Eventually, Lupp said he noticed an advertisement on Facebook for an open Williamsport Bureau of Fire position.
In the winter of 2018, he said, he reached out to Smith, to ask about the hiring process.
Calderini said Lupp was the type of recruit the bureau sought, an ideal candidate with an eagerness to serve, intellect, integrity and physical attributes necessary to perform the job which includes wearing heavy turnout gear, and lugging hoses up and down stairways.
Qualifications to become a firefighter are listed on the city website and the prerequisites for the rigorous process are extensive.
Applicants must be citizens of the U.S., graduate high school or equivalent, be 18 years of age on or before the date of a Civil Service examination, and then pass the written examination, a physical fitness test and meet medical requirements before completing an oral interview.
To mitigate COVID-19 an online written test was implemented during the pandemic, Smith said. “It is a proctored test,” she said. Applicants need a link to the Internet and a webcam, she said.
Candidates also go through background checks and obtain clearances to ensure they don’t have a criminal history.
Candidates who pass the oral interviews are put on the list that is certified by the Civil Service Board and sent to city Fire Chief Mark Killian.
When selected, Lupp said he attended an accredited fire academy, similar to what the police candidates do.
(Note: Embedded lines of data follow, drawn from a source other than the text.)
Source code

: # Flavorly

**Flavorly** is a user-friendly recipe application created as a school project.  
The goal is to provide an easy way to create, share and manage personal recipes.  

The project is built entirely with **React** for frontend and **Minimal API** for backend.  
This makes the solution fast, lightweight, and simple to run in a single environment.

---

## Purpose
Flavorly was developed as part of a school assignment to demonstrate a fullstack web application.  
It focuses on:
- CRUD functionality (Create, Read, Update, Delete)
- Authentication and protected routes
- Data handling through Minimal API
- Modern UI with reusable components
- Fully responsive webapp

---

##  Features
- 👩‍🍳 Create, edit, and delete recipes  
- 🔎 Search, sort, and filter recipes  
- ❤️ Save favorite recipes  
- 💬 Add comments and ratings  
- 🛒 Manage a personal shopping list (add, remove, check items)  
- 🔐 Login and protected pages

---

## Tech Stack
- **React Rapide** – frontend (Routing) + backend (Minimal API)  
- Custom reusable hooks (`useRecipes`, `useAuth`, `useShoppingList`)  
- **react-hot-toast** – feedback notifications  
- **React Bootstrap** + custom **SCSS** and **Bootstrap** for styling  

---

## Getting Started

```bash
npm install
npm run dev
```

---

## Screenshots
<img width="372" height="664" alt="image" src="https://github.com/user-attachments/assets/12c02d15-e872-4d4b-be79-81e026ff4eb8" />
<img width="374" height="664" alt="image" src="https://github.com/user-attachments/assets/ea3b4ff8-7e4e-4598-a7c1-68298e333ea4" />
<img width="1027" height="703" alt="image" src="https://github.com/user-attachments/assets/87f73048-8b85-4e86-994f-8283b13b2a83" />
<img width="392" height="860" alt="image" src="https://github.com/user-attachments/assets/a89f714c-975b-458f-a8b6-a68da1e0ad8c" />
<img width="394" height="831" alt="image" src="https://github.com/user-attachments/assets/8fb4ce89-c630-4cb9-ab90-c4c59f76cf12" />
The academy was at Harrisburg Area Community College, a nine-week program that adds four more weeks for those needing an emergency medical technician certification.
“I had my EMT,” he said.
In the city, the firefighter must establish and keep a residence 20 miles from the city within 90 days upon completion of his or her one-year probationary period
“If we have a major fire we might have to call for off-duty personnel to come in,” Calderini said.
He or she has to possess a valid Pennsylvania driver’s license or be able to obtain one within 90 days of appointment
Lupp acknowledged his years in the military helped him with understanding the rank in the department.
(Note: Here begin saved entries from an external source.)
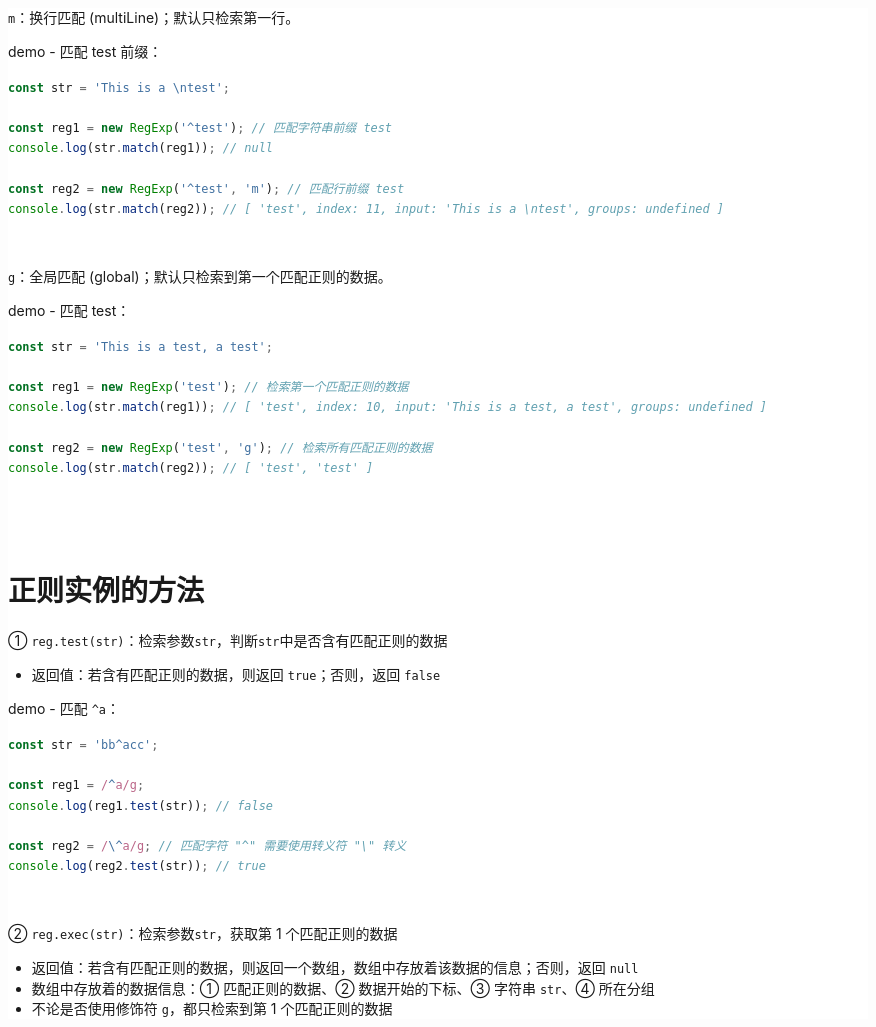 `m`：换行匹配 (multiLine)；默认只检索第一行。

demo - 匹配 test 前缀：

```javascript
const str = 'This is a \ntest';

const reg1 = new RegExp('^test'); // 匹配字符串前缀 test
console.log(str.match(reg1)); // null

const reg2 = new RegExp('^test', 'm'); // 匹配行前缀 test
console.log(str.match(reg2)); // [ 'test', index: 11, input: 'This is a \ntest', groups: undefined ]
```

<br>

`g`：全局匹配 (global)；默认只检索到第一个匹配正则的数据。

demo - 匹配 test：

```javascript
const str = 'This is a test, a test';

const reg1 = new RegExp('test'); // 检索第一个匹配正则的数据
console.log(str.match(reg1)); // [ 'test', index: 10, input: 'This is a test, a test', groups: undefined ]

const reg2 = new RegExp('test', 'g'); // 检索所有匹配正则的数据
console.log(str.match(reg2)); // [ 'test', 'test' ]
```

<br><br>

# 正则实例的方法

① `reg.test(str)`：检索参数`str`，判断`str`中是否含有匹配正则的数据

-   返回值：若含有匹配正则的数据，则返回 `true`；否则，返回 `false`

demo - 匹配 `^a`：

```javascript
const str = 'bb^acc';

const reg1 = /^a/g;
console.log(reg1.test(str)); // false

const reg2 = /\^a/g; // 匹配字符 "^" 需要使用转义符 "\" 转义
console.log(reg2.test(str)); // true
```

<br>

② `reg.exec(str)`：检索参数`str`，获取第 1 个匹配正则的数据

-   返回值：若含有匹配正则的数据，则返回一个数组，数组中存放着该数据的信息；否则，返回 `null`
-   数组中存放着的数据信息：① 匹配正则的数据、② 数据开始的下标、③ 字符串 `str`、④ 所在分组
-   不论是否使用修饰符 `g`，都只检索到第 1 个匹配正则的数据
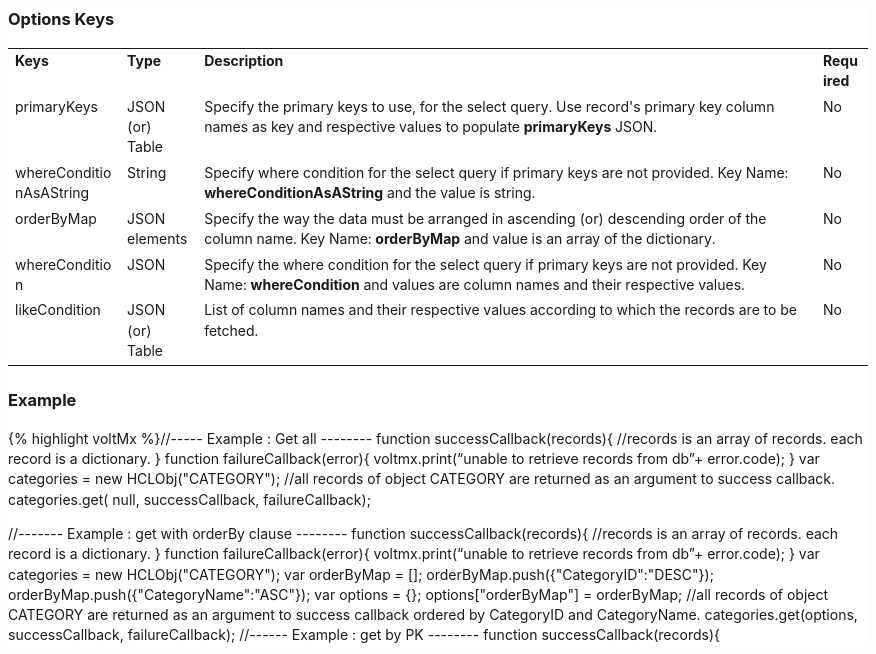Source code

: ### Options Keys

<table style="width: 100%;mc-table-style: url('Resources/TableStyles/Basic.css');margin-left: 0;margin-right: auto;" class="TableStyle-Basic" cellspacing="0"><colgroup><col class="TableStyle-Basic-Column-Column1"> <col class="TableStyle-Basic-Column-Column1"> <col class="TableStyle-Basic-Column-Column1"> <col class="TableStyle-Basic-Column-Column1"></colgroup><tbody><tr class="TableStyle-Basic-Body-Body1"><td class="TableStyle-Basic-BodyE-Column1-Body1" style="font-weight: bold;">Keys</td><td class="TableStyle-Basic-BodyE-Column1-Body1" style="font-weight: bold;">Type</td><td class="TableStyle-Basic-BodyE-Column1-Body1" style="font-weight: bold;">Description</td><td class="TableStyle-Basic-BodyD-Column1-Body1" style="font-weight: bold;">Required</td></tr><tr class="TableStyle-Basic-Body-Body1"><td class="TableStyle-Basic-BodyE-Column1-Body1">primaryKeys</td><td class="TableStyle-Basic-BodyE-Column1-Body1">JSON (or) Table</td><td class="TableStyle-Basic-BodyE-Column1-Body1">Specify the primary keys to use, for the select query. Use record's primary key column names as key and respective values to populate <b>primaryKeys</b> JSON.</td><td class="TableStyle-Basic-BodyD-Column1-Body1">No</td></tr><tr class="TableStyle-Basic-Body-Body1"><td class="TableStyle-Basic-BodyE-Column1-Body1">whereConditionAsAString</td><td class="TableStyle-Basic-BodyE-Column1-Body1">String</td><td class="TableStyle-Basic-BodyE-Column1-Body1">Specify where condition for the select query if primary keys are not provided. Key Name: <b>whereConditionAsAString</b> and the value is string.</td><td class="TableStyle-Basic-BodyD-Column1-Body1">No</td></tr><tr class="TableStyle-Basic-Body-Body1"><td class="TableStyle-Basic-BodyE-Column1-Body1">orderByMap</td><td class="TableStyle-Basic-BodyE-Column1-Body1">JSON elements</td><td class="TableStyle-Basic-BodyE-Column1-Body1">Specify the way the data must be arranged in ascending (or) descending order of the column name. Key Name: <b>orderByMap</b> and value is an array of the dictionary.</td><td class="TableStyle-Basic-BodyD-Column1-Body1">No</td></tr><tr class="TableStyle-Basic-Body-Body1"><td class="TableStyle-Basic-BodyE-Column1-Body1">whereCondition</td><td class="TableStyle-Basic-BodyE-Column1-Body1">JSON</td><td class="TableStyle-Basic-BodyE-Column1-Body1">Specify the where condition for the select query if primary keys are not provided. Key Name: <b>whereCondition</b> and values are column names and their respective values.</td><td class="TableStyle-Basic-BodyD-Column1-Body1">No</td></tr><tr class="TableStyle-Basic-Body-Body1"><td class="TableStyle-Basic-BodyB-Column1-Body1">likeCondition</td><td class="TableStyle-Basic-BodyB-Column1-Body1">JSON (or) Table</td><td class="TableStyle-Basic-BodyB-Column1-Body1">List of column names and their respective values according to which the records are to be fetched.</td><td class="TableStyle-Basic-BodyA-Column1-Body1">No</td></tr></tbody></table>

### Example

{% highlight voltMx %}//----- Example : Get all  --------
function successCallback(records){
     //records is an array of records. each record is a dictionary.
} 
function failureCallback(error){
     voltmx.print(“unable to retrieve records from db”+ error.code);
} 
var categories = new HCLObj("CATEGORY");
//all records of object CATEGORY are returned as an argument to success callback.
categories.get( null, successCallback, failureCallback);  
 
//------- Example : get with orderBy clause --------
function successCallback(records){
    //records is an array of records. each record is a dictionary.
} 
function failureCallback(error){
    voltmx.print(“unable to retrieve records from db”+ error.code);
} 
var categories = new HCLObj("CATEGORY");
var orderByMap = [];
orderByMap.push({"CategoryID":"DESC"});
orderByMap.push({"CategoryName":"ASC"}); 
var options = {};
options["orderByMap"] = orderByMap; 
//all records of object CATEGORY are returned as an argument to success callback ordered by CategoryID and CategoryName.
categories.get(options, successCallback, failureCallback); 
//------ Example : get by PK  --------
function successCallback(records){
Those with military backgrounds are more accustomed to a rank or department structure such as command staff that include a fire chief, deputy chief, and senior officials such as the four platoon chiefs, four lieutenants and so on, Calderini said.
The bureau has an “A” Platoon, “B” Platoon, “C” Platoon and “D” Platoon.
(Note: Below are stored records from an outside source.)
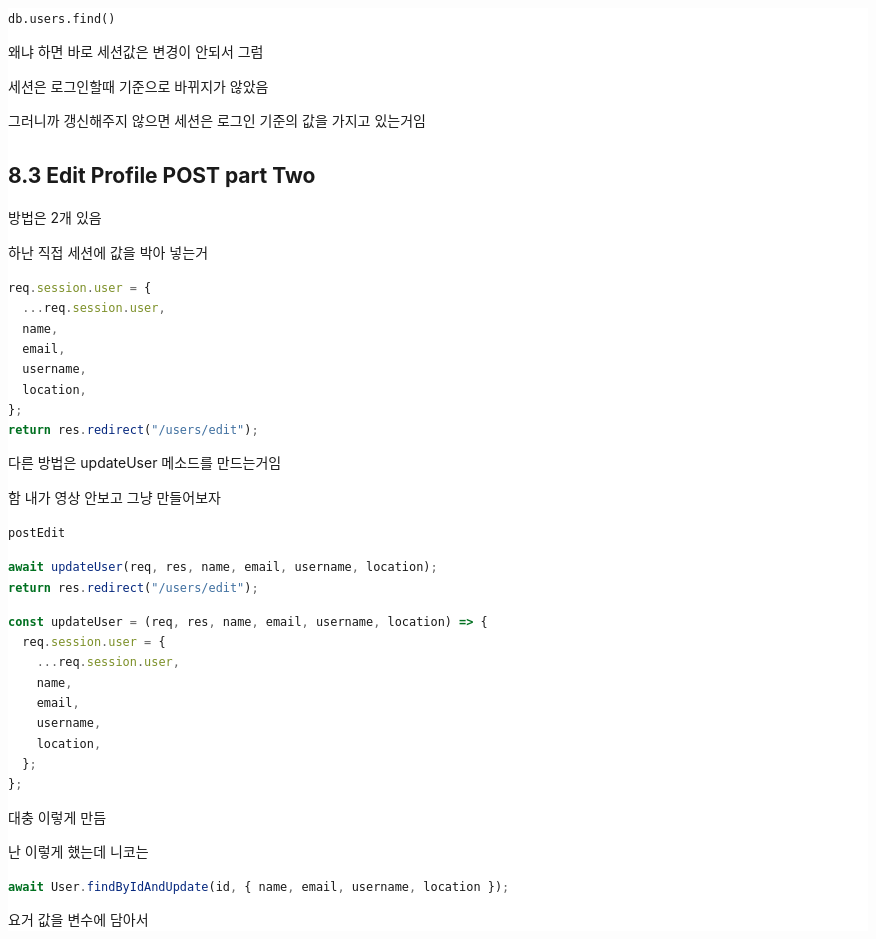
 ```
db.users.find()
```

왜냐 하면 바로 세션값은 변경이 안되서 그럼

세션은 로그인할때 기준으로 바뀌지가 않았음

그러니까 갱신해주지 않으면 세션은 로그인 기준의 값을 가지고 있는거임

## 8.3 Edit Profile POST part Two

방법은 2개 있음

하난 직접 세션에 값을 박아 넣는거

```js
req.session.user = {
  ...req.session.user,
  name,
  email,
  username,
  location,
};
return res.redirect("/users/edit");
```

다른 방법은 updateUser 메소드를 만드는거임

함 내가 영상 안보고 그냥 만들어보자

`postEdit`

```js
await updateUser(req, res, name, email, username, location);
return res.redirect("/users/edit");
```

```js
const updateUser = (req, res, name, email, username, location) => {
  req.session.user = {
    ...req.session.user,
    name,
    email,
    username,
    location,
  };
};
```

대충 이렇게 만듬

난 이렇게 했는데 니코는

```js
await User.findByIdAndUpdate(id, { name, email, username, location });
```

요거 값을 변수에 담아서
City firefighters often work two 10-hour days and two-14-hour night shifts a week.
Firefighters such as Lupp are considered rookies, but they are asked to do chores, train and prepare equipment on the apparatus for when it is needed.
On any given day firefighters such as Lupp can be seen clearing away snow from fire hydrants, painting them and deweeding them in spring and summer months. They will check the equipment, ensure it is in working order, wash the vehicles to present the right kind of public image.
Benefits include health, vision and dental insurance, paid vacation, pension benefits and life insurance.
Visitors to the headquarters may view memorabilia encased in glass such as a celebrated centennial Aug. 5 through 10, 1974, special historic pictures and photographs of long-gone firefighters.
Among the items in the glass case is a copy of the firemen’s prayer — read during memorial services for those firefighters who have since passed on or who gave their lives in service to humanity.
Lupp and the others pass by the cases whenever interacting with their chief, deputy or visiting Smith’s office.
“I love this job,” Lupp said. “My brain is programmed for service.”